Over the course of five to six days, many farmers monitored the curing process from beginning to end. But my granddaddy would not. If the span of days should include a Sunday, he would turn off the burners on Saturday night at 12:00, and fire them up again Sunday night at 12:00, regardless of where the tobacco was in the process of curing. No one knew this except for the family, and he never talked about it. I mention this only to give an example of his religious practice, or as he might have said, "to honor the sabbath." For him, it was a matter of living what he quietly believed. Looking back now some fifty years, we cannot fail to see the irony that this well-intended, good man would excel in producing a product which would bring disease and death to thousands of people. That consciousness never entered his awareness, nor that of his friends who shared his vocation and his amicable life-style.
Which brings me at last to the tale of "the fish that did not stay for supper but made my granddaddy laugh." It begins with a Saturday fishing trip for two old friends, my granddaddy and Archie Allen. Archie was a good fishing buddy for my granddaddy but it was a relationship whose chemistry was composed of contrasting qualities. Archie was a talker, not hesitant to talk about himself and to extol his relationship with the Almighty. In other words, he seemed to feel it a duty to share his piety with others.
How my granddaddy put up with Archie's freely sharing can only be accounted for by the fact that Archie also believed you had to maintain silence while fishing in order to not scare the big ones away. So they fished together. And on this particular day of the fishing tale, Archie did indeed hook a large Bream. Then, looking over at my granddaddy who had not even had a bite all day, Archie convincingly said, "And thank you, Lord, for this meal of which we will partake." At which time, the Bream turned loose Archie's hook and returned to its nest.
But the tale does not end there. That night as we gathered for supper, during a lull in our table chatter, my granddaddy obviously wanted to say something he had been sitting on. And out came the story of Archie's hooking a big fish, proclaiming his deep piety by giving thanks to the Lord, only to have the fish drop off Archie's line.
I remember that moment vividly. We all sat quietly until he finished bringing us up to that point on the fishing trip. Then he got very still as if there might be something more to say. We waited. Suddenly, he started to laugh, and we all joined in, imagining Archie's face when he lost that Bream for which he had already said grace.

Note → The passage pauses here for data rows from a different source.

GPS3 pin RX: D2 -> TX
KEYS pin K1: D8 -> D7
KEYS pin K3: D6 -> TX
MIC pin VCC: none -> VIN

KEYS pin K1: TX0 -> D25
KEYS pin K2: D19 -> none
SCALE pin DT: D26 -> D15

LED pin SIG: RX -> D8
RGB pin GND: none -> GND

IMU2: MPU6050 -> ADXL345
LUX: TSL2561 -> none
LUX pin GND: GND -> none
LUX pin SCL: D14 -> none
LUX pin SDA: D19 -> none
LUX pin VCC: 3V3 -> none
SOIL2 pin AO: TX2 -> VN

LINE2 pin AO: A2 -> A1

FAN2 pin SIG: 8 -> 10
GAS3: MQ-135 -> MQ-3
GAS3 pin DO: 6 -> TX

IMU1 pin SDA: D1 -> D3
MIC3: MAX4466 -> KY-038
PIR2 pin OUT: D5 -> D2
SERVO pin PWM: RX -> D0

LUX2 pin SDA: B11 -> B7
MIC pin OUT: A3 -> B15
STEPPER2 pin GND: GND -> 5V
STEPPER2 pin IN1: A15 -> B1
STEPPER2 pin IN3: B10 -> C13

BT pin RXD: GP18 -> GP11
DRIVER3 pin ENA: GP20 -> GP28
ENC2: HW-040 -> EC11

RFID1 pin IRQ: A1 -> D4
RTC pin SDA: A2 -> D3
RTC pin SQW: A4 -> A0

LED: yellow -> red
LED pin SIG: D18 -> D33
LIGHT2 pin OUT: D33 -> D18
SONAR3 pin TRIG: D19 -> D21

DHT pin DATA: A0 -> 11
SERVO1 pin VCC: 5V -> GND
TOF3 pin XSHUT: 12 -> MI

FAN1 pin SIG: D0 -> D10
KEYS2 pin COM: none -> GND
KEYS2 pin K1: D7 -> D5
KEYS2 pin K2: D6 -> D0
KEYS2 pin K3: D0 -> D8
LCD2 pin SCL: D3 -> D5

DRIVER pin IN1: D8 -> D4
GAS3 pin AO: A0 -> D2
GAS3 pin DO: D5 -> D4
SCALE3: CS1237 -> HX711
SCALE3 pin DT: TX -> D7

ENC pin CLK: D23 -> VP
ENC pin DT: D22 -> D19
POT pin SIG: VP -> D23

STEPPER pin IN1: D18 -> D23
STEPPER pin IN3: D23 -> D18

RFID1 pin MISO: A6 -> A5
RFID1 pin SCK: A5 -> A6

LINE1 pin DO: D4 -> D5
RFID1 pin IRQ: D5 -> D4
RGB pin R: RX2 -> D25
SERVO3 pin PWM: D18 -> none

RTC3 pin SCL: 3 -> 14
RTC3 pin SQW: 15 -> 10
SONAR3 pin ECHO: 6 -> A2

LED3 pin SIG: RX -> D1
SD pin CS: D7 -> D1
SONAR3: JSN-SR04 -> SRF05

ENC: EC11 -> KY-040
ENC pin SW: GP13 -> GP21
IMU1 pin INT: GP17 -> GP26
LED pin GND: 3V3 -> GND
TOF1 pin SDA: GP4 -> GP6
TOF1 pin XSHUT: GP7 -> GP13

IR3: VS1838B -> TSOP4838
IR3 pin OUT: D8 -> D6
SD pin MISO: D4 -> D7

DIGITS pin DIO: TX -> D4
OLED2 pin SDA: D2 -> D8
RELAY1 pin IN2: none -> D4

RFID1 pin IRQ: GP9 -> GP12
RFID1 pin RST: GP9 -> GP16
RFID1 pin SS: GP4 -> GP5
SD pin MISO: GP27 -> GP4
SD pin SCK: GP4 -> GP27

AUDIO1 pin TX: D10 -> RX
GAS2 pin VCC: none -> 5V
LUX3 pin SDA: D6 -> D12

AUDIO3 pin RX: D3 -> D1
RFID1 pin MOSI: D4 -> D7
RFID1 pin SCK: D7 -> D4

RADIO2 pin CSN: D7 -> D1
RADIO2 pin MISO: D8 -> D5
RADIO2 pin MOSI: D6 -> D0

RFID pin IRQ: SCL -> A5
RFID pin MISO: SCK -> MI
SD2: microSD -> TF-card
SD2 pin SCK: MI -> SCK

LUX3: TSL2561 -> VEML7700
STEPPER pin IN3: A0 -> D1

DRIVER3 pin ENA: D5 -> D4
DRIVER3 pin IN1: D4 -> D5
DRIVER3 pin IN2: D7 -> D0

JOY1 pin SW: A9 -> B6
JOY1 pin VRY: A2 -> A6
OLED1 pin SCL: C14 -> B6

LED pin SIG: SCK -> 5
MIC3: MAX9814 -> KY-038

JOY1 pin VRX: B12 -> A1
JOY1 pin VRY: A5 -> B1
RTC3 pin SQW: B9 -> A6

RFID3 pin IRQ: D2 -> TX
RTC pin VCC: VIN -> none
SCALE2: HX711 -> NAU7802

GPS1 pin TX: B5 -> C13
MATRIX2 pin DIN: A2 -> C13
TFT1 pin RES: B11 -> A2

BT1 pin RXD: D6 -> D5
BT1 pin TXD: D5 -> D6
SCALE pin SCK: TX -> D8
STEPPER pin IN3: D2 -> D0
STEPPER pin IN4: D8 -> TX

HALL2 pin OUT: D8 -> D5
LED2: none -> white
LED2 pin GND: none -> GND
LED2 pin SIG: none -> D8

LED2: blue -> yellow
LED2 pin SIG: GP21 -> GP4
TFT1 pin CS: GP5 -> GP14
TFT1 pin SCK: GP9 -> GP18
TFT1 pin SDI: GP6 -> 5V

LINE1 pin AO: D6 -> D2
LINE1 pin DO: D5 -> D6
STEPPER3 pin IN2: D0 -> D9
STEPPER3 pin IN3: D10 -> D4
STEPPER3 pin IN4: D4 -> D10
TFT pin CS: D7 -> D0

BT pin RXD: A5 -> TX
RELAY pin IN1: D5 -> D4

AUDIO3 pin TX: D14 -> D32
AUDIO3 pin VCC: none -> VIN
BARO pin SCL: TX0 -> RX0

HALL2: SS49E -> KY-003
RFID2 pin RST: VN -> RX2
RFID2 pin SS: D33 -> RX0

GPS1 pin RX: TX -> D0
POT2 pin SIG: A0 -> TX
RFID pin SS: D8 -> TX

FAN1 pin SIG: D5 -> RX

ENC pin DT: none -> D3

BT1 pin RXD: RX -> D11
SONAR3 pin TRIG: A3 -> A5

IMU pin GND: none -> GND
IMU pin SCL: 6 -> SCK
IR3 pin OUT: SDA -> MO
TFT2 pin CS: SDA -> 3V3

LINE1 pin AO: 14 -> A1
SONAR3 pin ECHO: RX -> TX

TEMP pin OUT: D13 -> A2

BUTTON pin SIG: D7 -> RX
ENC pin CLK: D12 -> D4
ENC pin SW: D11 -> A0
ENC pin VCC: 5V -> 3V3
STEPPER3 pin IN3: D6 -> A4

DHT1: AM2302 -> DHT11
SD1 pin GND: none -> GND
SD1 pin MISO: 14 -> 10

After we all settled down, having enjoyed a great laugh together, not much more was said that night about the fishing trip. But I will not forget the way my granddaddy laughed. It was not just at Archie but at an immodest display of piety receiving its just due, maybe even at the ways of God's mysterious workings of the universe, and a sign that things are not always what they appear to be on the surface.
Who knows all that was going on in my young mind. I think in some way not yet conscious at the time, I must have experienced some comfort in sensing that there is a purposive unfolding of life, leaning toward justice and right-ness -- a way of life's deep Mystery that sometimes appears with humor.
In any case, when I consider the unfolding of our life in this present moment, filled with conflicts, wars and threats of wars, the collapse of our institutions, the jingoism and narcissistic preening spilling out of the highest office of our land -- at such a time when it might be easy to give in to our fears -- I continue to hold faith in a purposive unfolding of our universe. With patience, if we hold steady, we will laugh together on that day when the other shoe, like Archie's fish, will drop.